Front, from left to right are Laurissa Hebert, Maddie Bushey and Tammy Staley, standing in front of Mike Staley, Thomas Krause and Evan Liberty. The group stands inside the puppy pen at Northern Puppies. This photo was taken in the spring of 2012.
Northern Puppies pet shop owner Tammy Staley was arrested Wednesday, July 10 and charged with 20 counts of animal cruelty after police found sick and dead kittens in the back room of the store.
Staley, 33 of Plattsburgh, was arrested by Plattsburgh Police Department at 10 a.m. on July 10.
Lieutenant Scott Beebie with the city of Plattsburgh Police Department said Staley was arrested after members of the state Agriculture and Markets Division of Animal Industry made a spot visit to the store to inspect the property.
“When they went into the quarantine area in the back room of the store they saw a few kittens that were possibly deceased and others that looked sick,” Beebie said. “By law members of the Agriculture and Market can come into any facility that sells companion animals and inspect it at any time, it’s basically an open house.”
Members of Agriculture and Markets visited the Northern Puppies store on July 2, and later took 16 cats to be examined by a veterinarian at Eagles Nest Veterinary Hospital in Plattsburgh. Three cats died while at the veterinary hospital, bringing the total to five. Once the seized animals are healthy enough to leave the hospital, they will be placed in the care of the Elmore SPCA in Peru.

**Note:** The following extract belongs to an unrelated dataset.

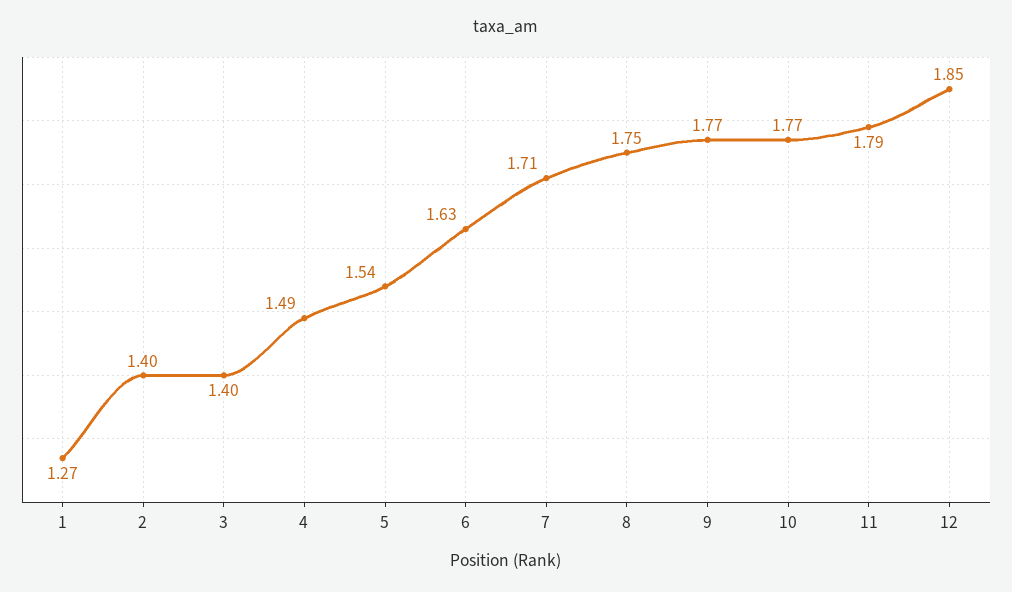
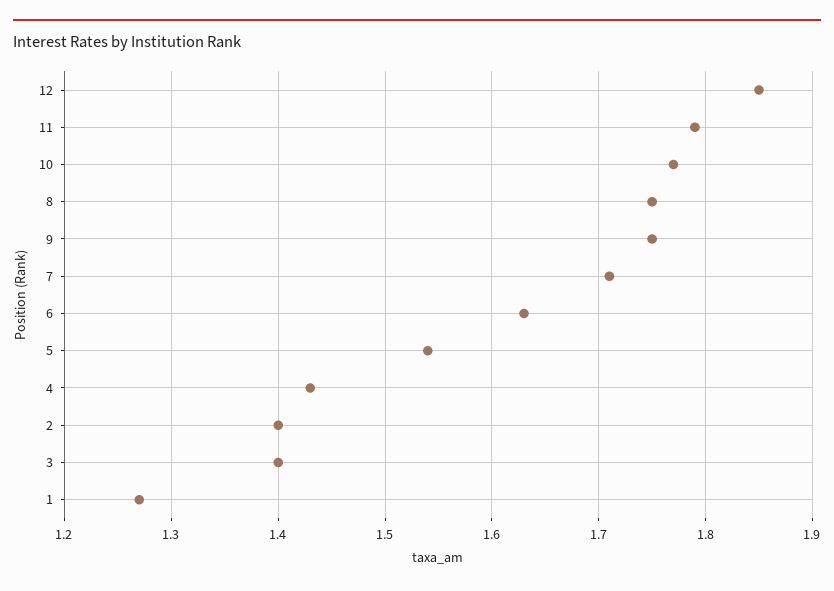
4: 1.49 -> 1.43
9: 1.77 -> 1.75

Beebie said Staley was arrested after medical tests on the kittens came back with the cause of death as intestinal parasite coccidia. Other health problems included ring worm, malnutrition, ear mites, flees, eye and respiratory infections.
Staley was also charged with not providing adequate living space for two chow dogs ages 2 and 7.
There were 32 dogs at the store at the time of the seizure, and at the time of Staley’s arrest 30 remained at the store. All have been deemed healthy by veterinarians.
Staley was released pending a court date on July 25 in Plattsburgh City Court. Each count of Animal Cruelty is a class “A” misdemeanor. Staley’s license to operate the pet store has been suspended pending an Agriculture and Markets hearing in Albany on July 16. Until that time, Northern Puppies is not allowed to sell any of the dogs remaining in the store. Northern Puppies can continue to sell non companion animals such as the fish, rabbits, reptiles and other animals at the store.
The remaining animals in the store were ordered to be medically cleared by a certified veterinarian.
Northern Puppies has been open at its 11 Plattsburgh Plaza location for more than a year and open for a year at a different location before that.
Reached for comment Wednesday afternoon, Staley said she had been ill and her two employees were out on vacation at the time of the Agriculture and Markets inspection, leaving the care of her store to family members and friends.
She said the store had received about five different litters of kittens in June to be sold. A few days later she said an employee had come in the morning and found two of the kittens from the same litter were dead.
Staley said when she saw the two kittens had died she was heartbroken.
“We weren’t trying to sell sick kittens, when we thought they were sick we called out a vet to come in and see them here and we quarantined them,” Staley said. “After that I was so upset I said I don’t want to sell kittens because they get sick so often and you just can’t do anything about it.”
During this time, Staley said a maintenance worker had gone into the back room where quarantined animals are kept and had seen the cats and called authorities.
Staley said Veterinarian Ann Marie Kiley of Adirondack Mobile Veterinary Services had come to the store on June 16 and June 24 to examine the animals after diagnosing them with coccidia and provided medical treatment.
On June 20, Staley said she underwent surgery for a hernia and said her two primary employees went on scheduled vacations June 22 and 24. Post surgical complications combined with contracting pneumonia kept her away from the shop longer than expected, she said.
“My family and friends were helping as much as they could but they don’t look for the things me and my employees do,” Staley said. “If I had been here and my girls weren’t this wouldn’t have happened or if they were here and I wasn’t it wouldn’t have happened.”
Staley said she plans to hire an attorney to fight the charges and plans to continue to sell animals and pet equipment at Northern Puppies, but said she will no longer sell cats or kittens.
In the spring of 2012, local residents picketed the store, after photos were put online alleging Northern Puppies was neglecting animals.